Confirming this findings from another angle, Olson reports that in the fourteen diverse denominations he studied, all the denominations that were growing were planting lots of churches; specifically all those denominations planting at least one new church per year for every one hundred existing churches continued to grow.
Mark Chaves affirms the movement of people into large churches.
In every denomination on which we have data, people are increasingly concentrated in the very largest churches, and this is true for small and large denominations, for conservative and liberal denominations, for growing and declining denominations. This trend began rather abruptly in the 1970s, with no sign of tapering off.
 David T. Olson, The American Church in Crisis: Groundbreaking Research Based on a National Database of over 200,000 Churches (Grand Rapids: Zondervan, 2008), 86.
 Olson, American Church in Crisis, 146.
 Mark Chaves, “All Creatures Great and Small: Megachurches in Context,” Review of Religious Research 47 (2006): 329.
Now, half of all churches have 75 or fewer members — and most aren’t growing at all. Most convert hardly any — just enough to replace their children who leave the church, if that many.
The real lesson here is that church plants grow. If our church isn’t growing, well, God’s call isn’t so much to grow your congregation as to grow the kingdom. Go plant some churches — and then watch as the evidence of what they can do rebounds to your church, changing hearts so that you grow, too.
Big churches grow because they’re big — and have a wide range of services. The only churches with large numbers of singles are big churches — because they have large numbers of singles, and young singles like to hang around with other young singles. Teens and college students like to be with others the same age.

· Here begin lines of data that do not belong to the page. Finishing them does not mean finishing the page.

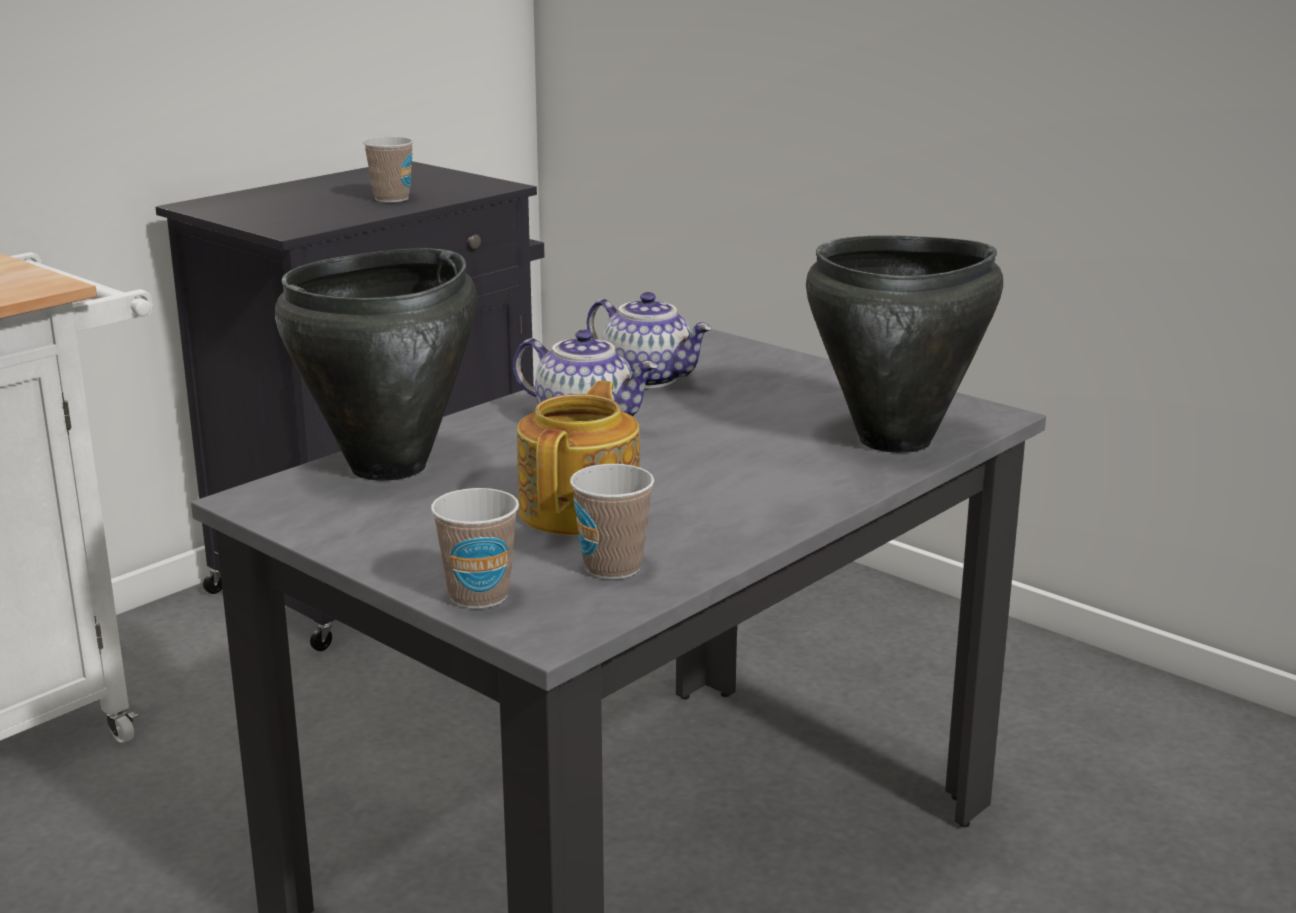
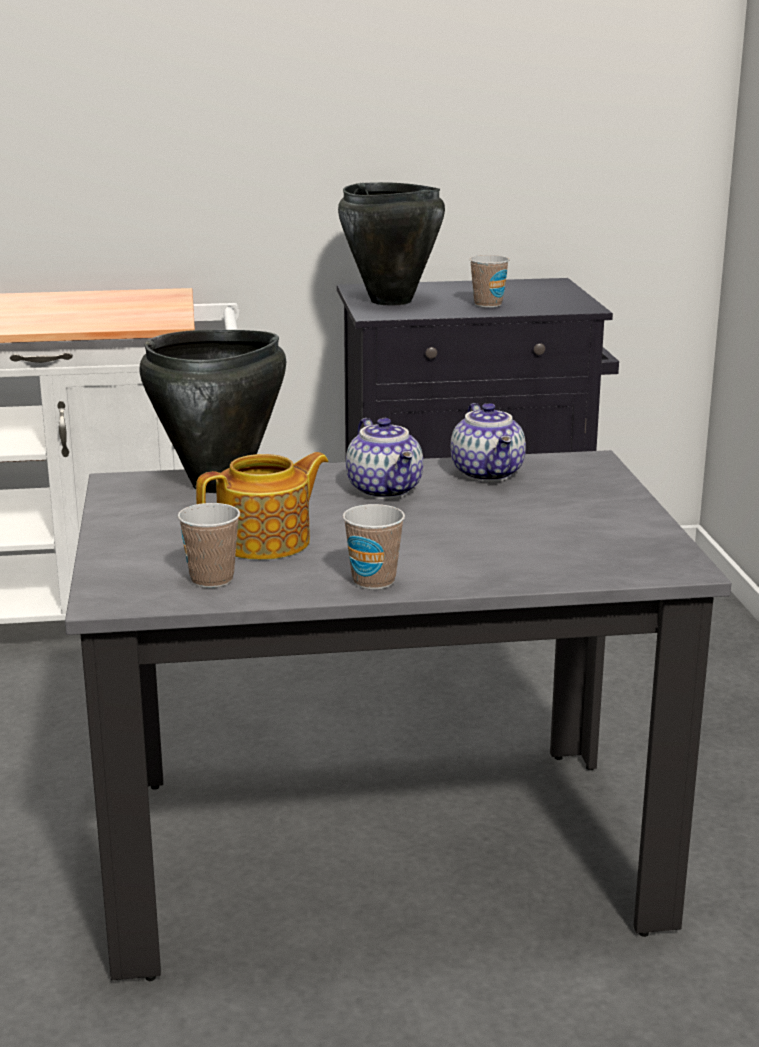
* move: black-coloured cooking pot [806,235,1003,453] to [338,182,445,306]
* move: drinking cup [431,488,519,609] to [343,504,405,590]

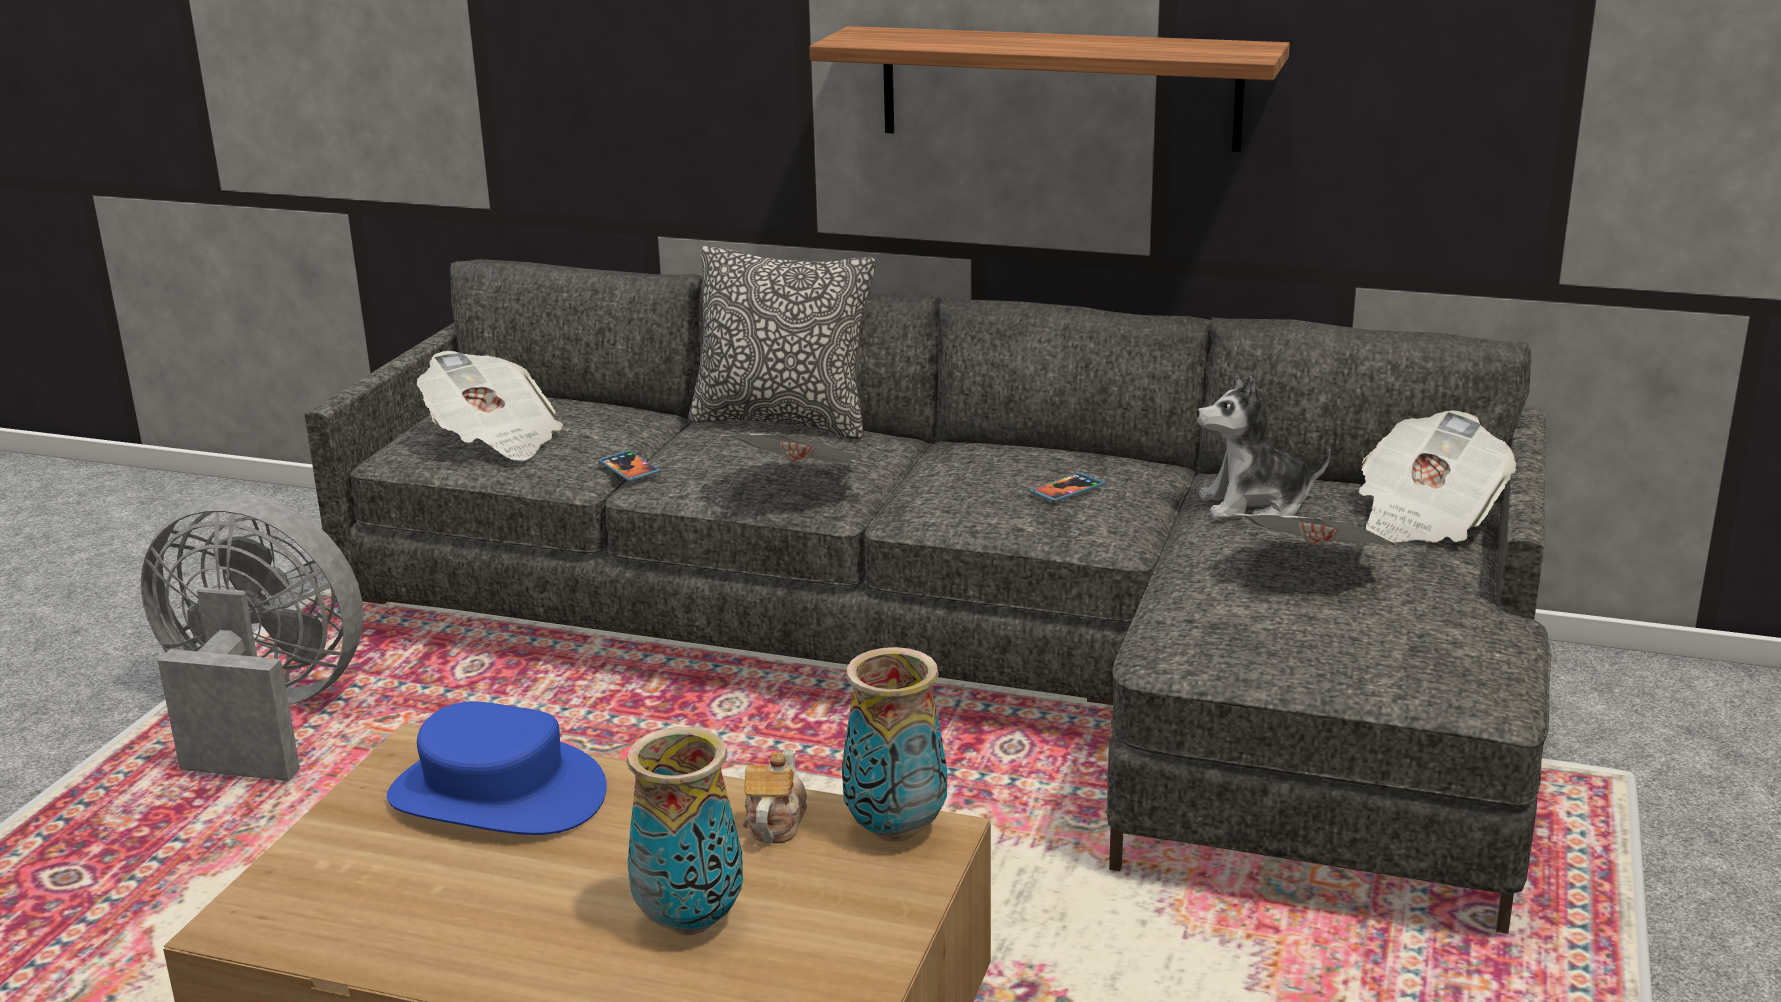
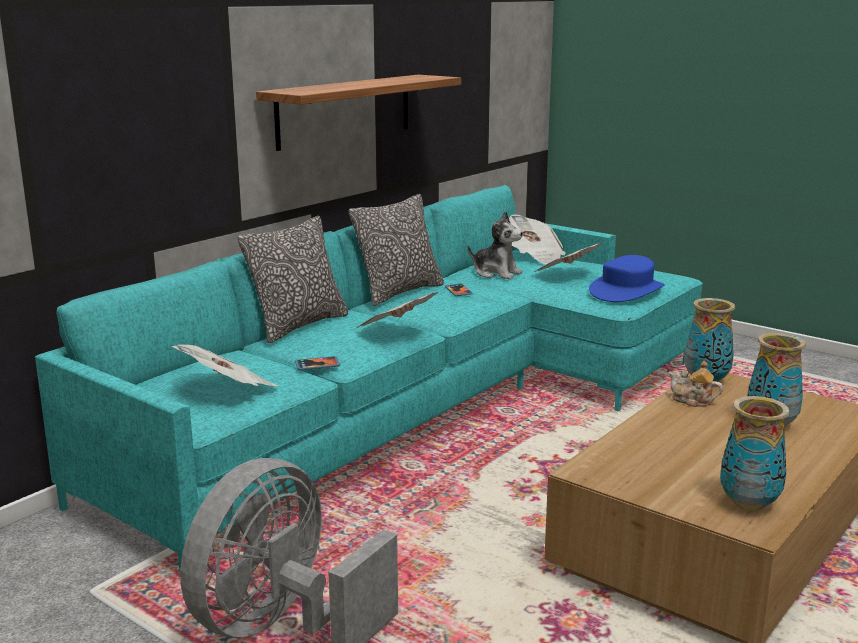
* recolor: gray sofa [305,259,1551,934] to turquoise sofa [35,185,703,572]
* insert: pillow [349,194,444,306]
* rotate: plush toy [1197,376,1331,520] = [468,211,523,280] 75 degrees counterclockwise
* move: blue clothing hat [387,702,607,835] to [589,255,665,302]
* insert: decorative vase [720,396,790,511]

Big is very attractive to the young — and therefore very attractive to the parents of the young. And that’s not going to change.

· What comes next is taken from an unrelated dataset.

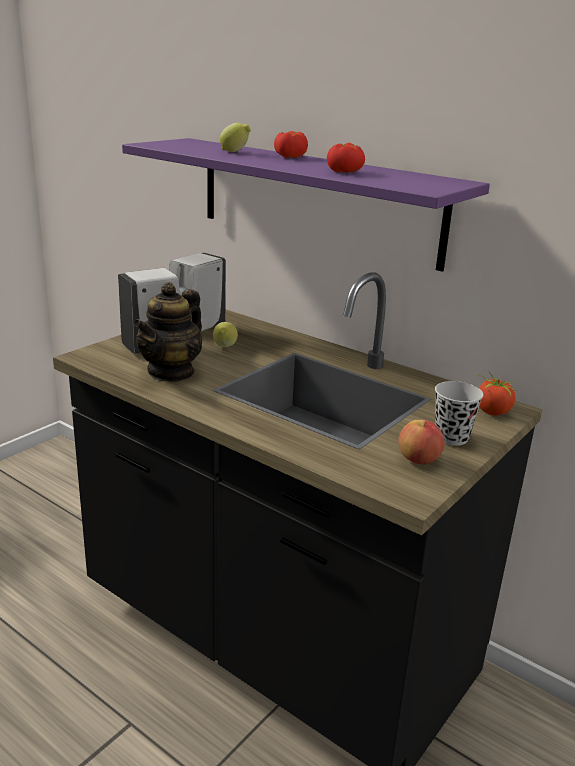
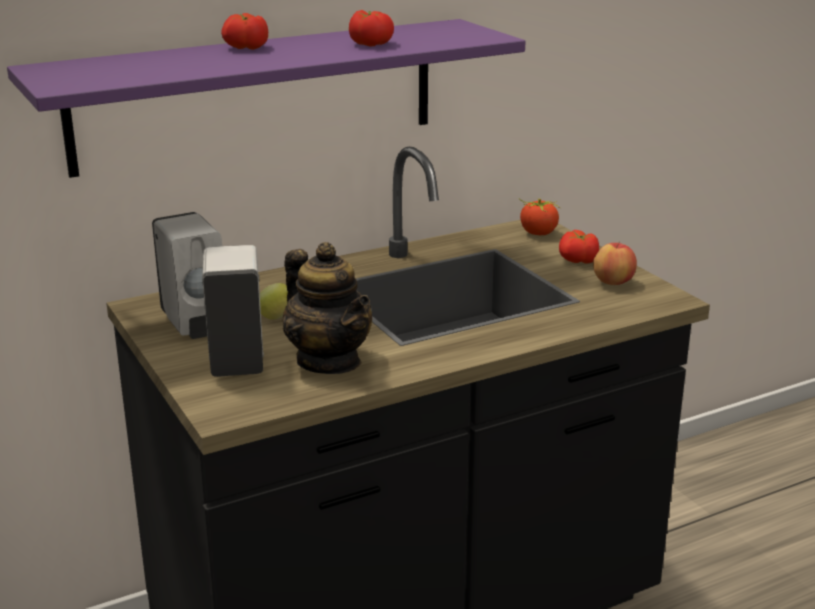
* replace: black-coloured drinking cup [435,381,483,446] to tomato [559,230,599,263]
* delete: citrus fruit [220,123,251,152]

Increasingly, I’m seeing churches merge so they can get big enough to offer the programs that attract people. Good idea; wrong motivation.
You see, God never meant for us to be divided into tiny congregations each offering a slightly different version of the gospel, weekly affirming the members’ preconceptions and unable to grow. He meant for his church to be a single, united, world-changing church. We should merge because we so love each other that anything else is unthinkable.
And when we merge, lots of good things happen. First, we testify to the unifying power of the gospel. Second, we subordinate our selfish ambitions to something bigger and more important. Third, we learn to become a little more tolerant. Bigger churches are more diverse. Fourth, we lose some control. In a small church, one or two families may dominate decision making. In a big church, they lose their influence. Good. Christianity is all about giving up control. Fifth, we gain economies of scale. We only need to pay for one preacher and one youth minister and one light bill. We have more money for missions and service projects. Sixth, we are more attractive — but hopefully we are more attractive because we’ve become better, more Christ-like people.
Being located in rural counties
Olson points out from his research that “Growing churches were more likely to be rural and less likely to be small town, suburban, or urban. While the common assumption is that rural churches are under the most stress, the research supports the opposite.” Thumma and Travis similarly notes that “We are now seeing a rapid rise in the number of churches reaching megachurch proportions that are located in more exurban, formerly rural counties.”
 Olson, American Church in Crisis, 132-133.
 Scott Thumma and Dave Travis, Beyond Megachurch Myths: What We Can Learn from America’s Largest Churches (San Francisco: Jossey-Bass, 2007), 26.
Really. I had no idea.
But it’s a question of definitions. If by “rural” you mean Alabama rural, no, I can’t think of a harder place to grow. After all, in the rural South, the towns are shrinking, or at least not growing. And people attend the same church as their parents and grandparents. And around here, racial divisions are much more acute than in urban areas.
But if by “rural” you mean a rural area that’s becoming urbanized, such as the outskirts of Atlanta, well, of course! I mean, if barns are being torn down to build Best Buy locations, then people are moving in, looking for a new church, and likely to check out the big church that has a great teen program. If you’re not growing in that environment, you have some very serious problems. You need to hire a church growth consultant and get your problems diagnosed and straightened out fast!